Deutsch, from Austria, sells on 4 December 2018 an "Attributed to Rogier Van der Weyden" Virgin and Child, an oil on panel estimated at 2,800 to 5,500 Euro. The combination of "attributed to Van der Weyden" and a 2,800 Euro estimate makes me believe that one or the other is wrong...

The composition is by Van der Weyden, as can be seen in this workshop version in the Art Institute of Chicago. The one for sale is, apart from the background, an extremely close copy of the Chicago one. Only the face of the virgin is less well executed, and the condition of the work (while still remarkably well preserved for a 500 years old painting) is somewhat lacking, although a removal of the yellowed varnish may solve most of this.

I can't find any examples of Van der Weyden himself using such a background in a Virgin and Child. A similar window and landscape is used by a Follower of van der Weyden in the Saint Louis Art Museum.


Even more remarkable are the similarities with a Dirk Bouts Virgin and Child in the National Gallery.Not only does the window have the same general appearance as the other two examples, the crisscrossed windows at the top seem to have the exact same pattern of coloured elements round the border.

Which leaves me rather puzzled.

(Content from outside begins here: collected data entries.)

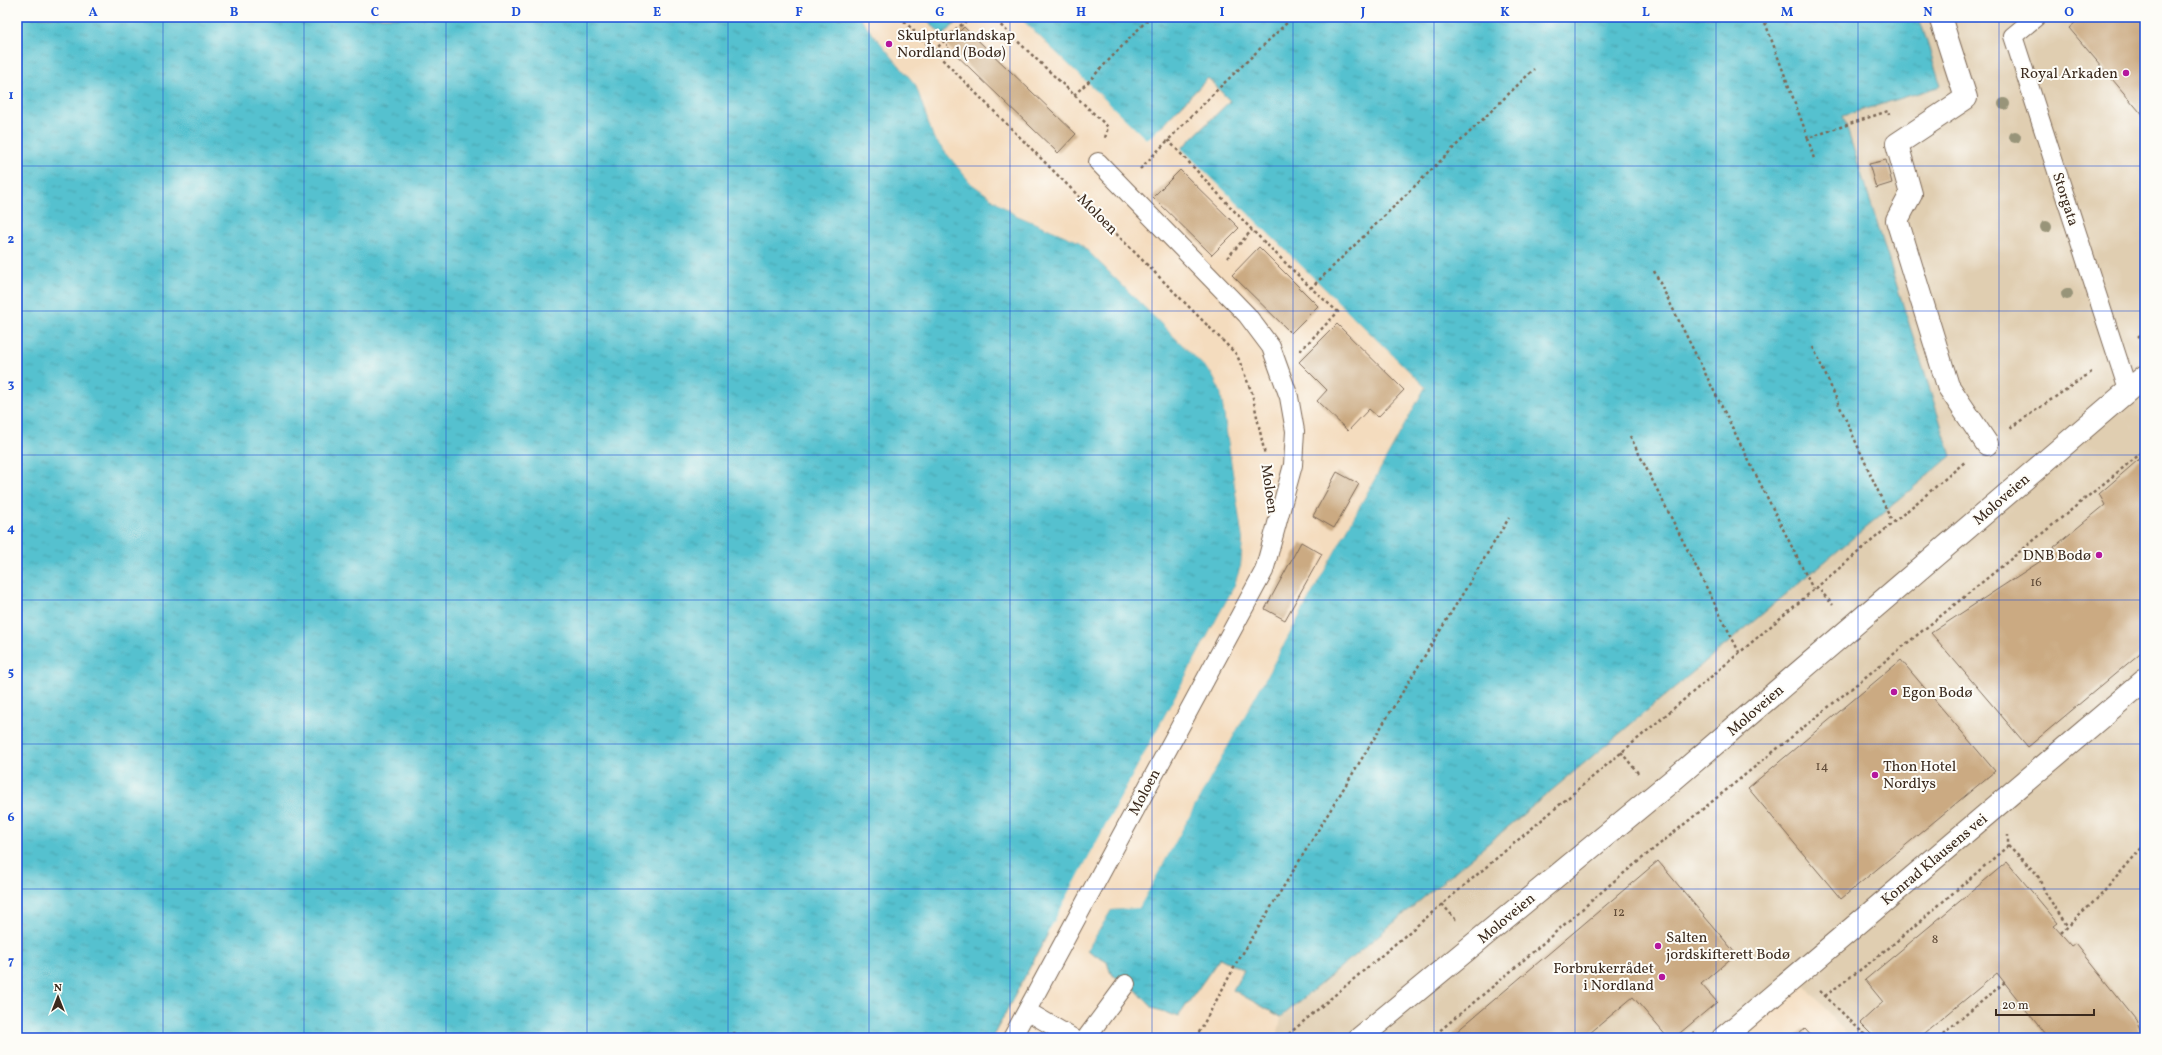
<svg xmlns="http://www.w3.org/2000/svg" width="2162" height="1055" font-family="Vollkorn,serif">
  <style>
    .built { fill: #e0ceb1 }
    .water { fill: url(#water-ripples); stroke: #487676 }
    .pier { fill: #f4dcbe }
    .building { fill: #cbaa82 }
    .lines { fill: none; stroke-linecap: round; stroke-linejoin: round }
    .lane-casing { stroke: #7c6856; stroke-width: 20 }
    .street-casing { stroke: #7c6856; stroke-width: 24 }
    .path { stroke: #7c6856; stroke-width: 2.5; stroke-dasharray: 3 3; stroke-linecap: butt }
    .lane { stroke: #fff; stroke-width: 18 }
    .street { stroke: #fff; stroke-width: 22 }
    .tree { fill: #989479 }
    .grid { fill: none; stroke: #1d4ed8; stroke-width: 1; stroke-opacity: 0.55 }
    .poi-dot { fill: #b5179e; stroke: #fdfcf7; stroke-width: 1.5 }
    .labels { text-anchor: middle; stroke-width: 4; stroke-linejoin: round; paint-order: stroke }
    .number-label { font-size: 13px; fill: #5f4a37 }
    .poi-label { font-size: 15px; fill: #3b2a1e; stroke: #fdfcf7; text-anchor: start }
    .street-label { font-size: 15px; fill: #3b2a1e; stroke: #fdfcf7 }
    .neatline { fill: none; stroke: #1d4ed8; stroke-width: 1.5 }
    .grid-label { font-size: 13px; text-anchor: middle; font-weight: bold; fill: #1d4ed8 }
  </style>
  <defs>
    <pattern id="water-ripples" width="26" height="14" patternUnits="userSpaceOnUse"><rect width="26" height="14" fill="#55c1cf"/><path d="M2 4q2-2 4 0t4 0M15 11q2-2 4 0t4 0" fill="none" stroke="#489da7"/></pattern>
  </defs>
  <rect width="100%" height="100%" fill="#fdfcf7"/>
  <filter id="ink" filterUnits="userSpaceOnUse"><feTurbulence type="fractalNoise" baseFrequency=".025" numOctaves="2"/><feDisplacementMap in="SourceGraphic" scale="8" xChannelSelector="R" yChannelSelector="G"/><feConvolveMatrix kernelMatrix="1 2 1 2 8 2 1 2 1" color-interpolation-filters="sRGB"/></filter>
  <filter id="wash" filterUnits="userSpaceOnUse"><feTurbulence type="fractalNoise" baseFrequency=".012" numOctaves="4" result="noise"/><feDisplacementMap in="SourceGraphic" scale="16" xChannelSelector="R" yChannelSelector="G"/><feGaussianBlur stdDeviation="0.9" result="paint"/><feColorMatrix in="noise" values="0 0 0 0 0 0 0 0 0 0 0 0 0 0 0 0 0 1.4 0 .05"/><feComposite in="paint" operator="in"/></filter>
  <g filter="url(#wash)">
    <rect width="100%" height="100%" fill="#f4dcbe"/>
    <path class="built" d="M 1919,17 L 2145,17 L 2145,1038 L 1850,1038 L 1796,975 L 1723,1038 L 1277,1038 L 1281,1017 L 1951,456 L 1843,115 L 1941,86 Z"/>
    <g class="water">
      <path d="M 17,17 L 859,17 L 916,85 L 934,138 L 971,183 L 1014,214 L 1078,241 L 1212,374 L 1221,392 L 1243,540 L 1241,566 L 1234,587 L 992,1038 L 17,1038 Z"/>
      <path d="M 924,17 L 961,17 L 943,36 Z"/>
      <path d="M 1022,17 L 1919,17 L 1941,86 L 1843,116 L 1951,456 L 1281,1017 L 1233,990 L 1244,970 L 1220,958 L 1178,1017 L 1153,1008 L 1136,990 L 1111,974 L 1107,962 L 1087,950 L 1111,910 L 1139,907 L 1425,387 L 1181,149 L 1230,101 L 1208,78 L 1147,141 L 1020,18 Z"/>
    </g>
    <g class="pier">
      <path d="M 859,17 L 861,17 L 917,84 L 936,137 L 972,181 L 1015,213 L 1080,239 L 1213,373 L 1223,392 L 1245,540 L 1243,566 L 1236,587 L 1049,935 L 1047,934 L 1234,587 L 1241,566 L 1243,540 L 1221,392 L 1212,374 L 1078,241 L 1014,214 L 971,183 L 934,138 L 916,85 Z"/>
      <path d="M 1019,17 L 1147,140 L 1159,128 L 1161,129 L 1149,142 L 1146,142 L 1019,20 Z"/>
      <path d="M 1180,147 L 1425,387 L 1139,908 L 1111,910 L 1087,950 L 1085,949 L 1109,909 L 1138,906 L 1423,388 L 1180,150 Z"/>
    </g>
    <g id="blocks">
      <g class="building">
        <path d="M 2082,17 L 2145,17 L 2145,118 L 2069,28 Z"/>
        <path d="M 964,27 L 1076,134 L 1058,153 L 946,45 Z"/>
        <path d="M 1886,160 L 1892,183 L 1876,188 L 1869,164 Z"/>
        <path d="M 1180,170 L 1239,228 L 1212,255 L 1153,197 Z"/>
        <path d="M 1259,247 L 1318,306 L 1291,333 L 1232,275 Z"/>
        <path d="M 1337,324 L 1404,390 L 1378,417 L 1369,409 L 1348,431 L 1317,401 L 1327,390 L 1299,362 Z"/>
        <path d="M 2145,454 L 2145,649 L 2028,747 L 1931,633 L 2056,551 L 2054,547 L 2105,505 L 2099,494 Z"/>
        <path d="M 1337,472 L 1359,484 L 1334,528 L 1313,516 Z"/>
        <path d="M 1301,542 L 1322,554 L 1285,620 L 1265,609 Z"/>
        <path d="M 1901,660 L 1995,771 L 1841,899 L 1748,788 Z"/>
        <path d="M 1658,861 L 1736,954 L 1701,984 L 1717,1002 L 1674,1038 L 1668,1038 L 1633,997 L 1584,1038 L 1449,1038 Z"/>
        <path d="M 2007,862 L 2058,923 L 2054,926 L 2072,946 L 2075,944 L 2136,1020 L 2143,1038 L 2048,1038 L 1997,973 L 1919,1038 L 1875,1038 L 1860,1023 L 1883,1002 L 1865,980 Z"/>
        <path d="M 1805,1029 L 1813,1038 L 1794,1038 Z"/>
      </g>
    </g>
  </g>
  <g filter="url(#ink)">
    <use href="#blocks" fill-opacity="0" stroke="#7c6856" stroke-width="1"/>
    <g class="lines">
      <defs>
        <g id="lane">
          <path d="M 2036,17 L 2013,36 L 2128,390"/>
          <path d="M 1027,1011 L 1073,1038"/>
          <path d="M 1012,1038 L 1264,571 L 1293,465 L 1295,431 L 1289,397 L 1271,347 L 1247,315 L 1098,162"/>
          <path d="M 1086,1038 L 1126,984"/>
        </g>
        <g id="street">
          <path d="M 1940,17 L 1966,98 L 1897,144 L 1911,194 L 1897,220 L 1948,386 L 1987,444"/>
          <path d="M 1360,1038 L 1673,780 L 2145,376"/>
          <path d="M 1723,1038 L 2145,680"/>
        </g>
      </defs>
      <use href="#lane" class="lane-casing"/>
      <use href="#street" class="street-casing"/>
      <g class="path">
        <path d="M 900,17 L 1237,355 L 1252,393 L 1265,455"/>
        <path d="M 992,17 L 1108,127 L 1105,138"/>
        <path d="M 1763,17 L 1808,138 L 1888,111 L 1889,115"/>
        <path d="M 934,51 L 956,29 L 972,17"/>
        <path d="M 1074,95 L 1087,83 L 1150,17"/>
        <path d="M 1808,138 L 1814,159"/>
        <path d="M 1168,140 L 1252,230 L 1311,288"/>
        <path d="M 1140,169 L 1218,89 L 1293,17"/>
        <path d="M 1227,258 L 1252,230"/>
        <path d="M 1654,271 L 1813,589"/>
        <path d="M 2138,337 L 2145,331"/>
        <path d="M 1813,347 L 1892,522"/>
        <path d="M 1300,351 L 1338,312 L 1311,288 L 1534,69"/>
        <path d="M 2010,428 L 2093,371"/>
        <path d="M 1630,436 L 1739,652"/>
        <path d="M 1816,586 L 1833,605"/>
        <path d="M 1621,752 L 1638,773"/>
        <path d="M 2008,846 L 2037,874 L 2046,894 L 2068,927"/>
        <path d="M 1442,904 L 1457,921"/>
        <path d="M 2061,933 L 2101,895 L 2145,844"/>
        <path d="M 1820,991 L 1868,1038"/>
        <path d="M 1825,996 L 1884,952 L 2008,846 L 2008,835"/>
        <path d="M 734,1032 L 735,1038"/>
        <path d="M 1196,1038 L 1235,966 L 1509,518"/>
        <path d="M 1284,1038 L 1966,461"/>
        <path d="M 1431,1038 L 1503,978 L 1613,882 L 2145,450"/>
        <path d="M 1689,1038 L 1695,1033"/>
        <path d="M 1938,1038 L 2005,982"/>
      </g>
      <use href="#lane" class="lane"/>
      <use href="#street" class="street"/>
    </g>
    <g class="tree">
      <circle cx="2004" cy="104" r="6"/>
      <circle cx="2015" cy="137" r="6"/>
      <circle cx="2046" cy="227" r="6"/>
      <circle cx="2067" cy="294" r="6"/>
    </g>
  </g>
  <path class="grid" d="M 163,17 L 163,1038M 304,17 L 304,1038M 446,17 L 446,1038M 587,17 L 587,1038M 728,17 L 728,1038M 869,17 L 869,1038M 1010,17 L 1010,1038M 1152,17 L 1152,1038M 1293,17 L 1293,1038M 1434,17 L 1434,1038M 1575,17 L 1575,1038M 1716,17 L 1716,1038M 1858,17 L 1858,1038M 1999,17 L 1999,1038M 17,166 L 2145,166M 17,311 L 2145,311M 17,455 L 2145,455M 17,600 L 2145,600M 17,744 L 2145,744M 17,889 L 2145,889"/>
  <g class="poi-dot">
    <circle cx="889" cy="44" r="4"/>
    <circle cx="2126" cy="73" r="4"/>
    <circle cx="2099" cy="555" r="4"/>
    <circle cx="1894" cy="692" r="4"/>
    <circle cx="1875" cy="775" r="4"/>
    <circle cx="1658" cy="946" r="4"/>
    <circle cx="1662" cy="977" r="4"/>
  </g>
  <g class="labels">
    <g class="number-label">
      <text x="2036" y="586">16</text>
      <text x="1822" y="770">14</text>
      <text x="1619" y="916">12</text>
      <text x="1935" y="943">8</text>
    </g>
    <g class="poi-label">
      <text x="897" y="40">Skulpturlandskap<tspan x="897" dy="17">Nordland (Bodø)</tspan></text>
      <text x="2118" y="78" text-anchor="end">Royal Arkaden</text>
      <text x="2091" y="560" text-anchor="end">DNB Bodø</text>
      <text x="1902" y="697">Egon Bodø</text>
      <text x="1883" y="771">Thon Hotel<tspan x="1883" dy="17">Nordlys</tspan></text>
      <text x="1666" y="942">Salten<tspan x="1666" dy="17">jordskifterett Bodø</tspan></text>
      <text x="1654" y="973" text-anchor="end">Forbrukerrådet<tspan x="1654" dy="17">i Nordland</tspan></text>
    </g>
    <g class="street-label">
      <text transform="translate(2066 199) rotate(72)" y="5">Storgata</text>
      <text transform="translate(1098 214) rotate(45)" y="5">Moloen</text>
      <text transform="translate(1270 489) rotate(82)" y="5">Moloen</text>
      <text transform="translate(2001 499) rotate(-41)" y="5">Moloveien</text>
      <text transform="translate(1755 710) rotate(-41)" y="5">Moloveien</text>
      <text transform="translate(1144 792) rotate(-62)" y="5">Moloen</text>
      <text transform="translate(1934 859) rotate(-40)" y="5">Konrad Klausens vei</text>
      <text transform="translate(1506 918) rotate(-40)" y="5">Moloveien</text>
    </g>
  </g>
  <rect width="2162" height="1055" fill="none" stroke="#fdfcf7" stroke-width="44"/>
  <g transform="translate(58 997)" stroke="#fdfcf7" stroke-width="3" paint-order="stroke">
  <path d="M0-3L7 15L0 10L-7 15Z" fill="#3b2a1e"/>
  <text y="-6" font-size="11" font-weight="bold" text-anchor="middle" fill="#3b2a1e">N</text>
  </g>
  <path d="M1996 1009v6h98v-6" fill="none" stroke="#3b2a1e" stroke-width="2"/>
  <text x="2002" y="1009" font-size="12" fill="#3b2a1e" stroke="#fdfcf7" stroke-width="3" paint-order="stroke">20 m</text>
  <rect x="22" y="22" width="2118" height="1011" class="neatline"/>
  <g class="grid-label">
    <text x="93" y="16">A</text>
    <text x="234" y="16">B</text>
    <text x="375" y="16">C</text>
    <text x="516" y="16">D</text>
    <text x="657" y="16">E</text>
    <text x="799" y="16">F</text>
    <text x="940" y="16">G</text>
    <text x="1081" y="16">H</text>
    <text x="1222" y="16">I</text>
    <text x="1363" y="16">J</text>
    <text x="1505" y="16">K</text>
    <text x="1646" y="16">L</text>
    <text x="1787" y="16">M</text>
    <text x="1928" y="16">N</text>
    <text x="2069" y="16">O</text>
    <text x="11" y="99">1</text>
    <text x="11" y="243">2</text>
    <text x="11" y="388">3</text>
    <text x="11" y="532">4</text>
    <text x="11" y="676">5</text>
    <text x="11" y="821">6</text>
    <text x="11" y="965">7</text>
  </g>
</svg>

Is this an early Dirk Bouts, who is supposed to have been a pupil of Van der Weyden? A version from the workshop of Van Der Weyden executed by Bouts, who later in his own work reused elements he invented then, like the window? The work isn't good enough to be a mature Bouts (or a Van der Weyden), but it is close enough in quality to be a work of Bouts as an apprentice, a pupil.

Or is it a work by someone who copied a Van der Weyden composition but added a Bouts window to it? That seems strange, certainly if it is contemporary (late 19th and 20th century forgers are more known to combine elements to create "new" works or new copies). Of course, it may also be a copy after a lost (or to me unknown) Van der Weyden or Bouts.

I would love it to be by Bouts, but I know that I sometimes get carried away when I am duped by a good fake. It certainly seems to be worth the gamble at the very low estimate. If it turns out to be the best-case scenario, the value is immense. If it is a good follower of Van der Weyden and Bouts, from around 1500, then it still is worth 25,000 Euro (well, the value depends also on what the cleaning would reveal, if the painting is even better below the yellowing, it only gets more valuable).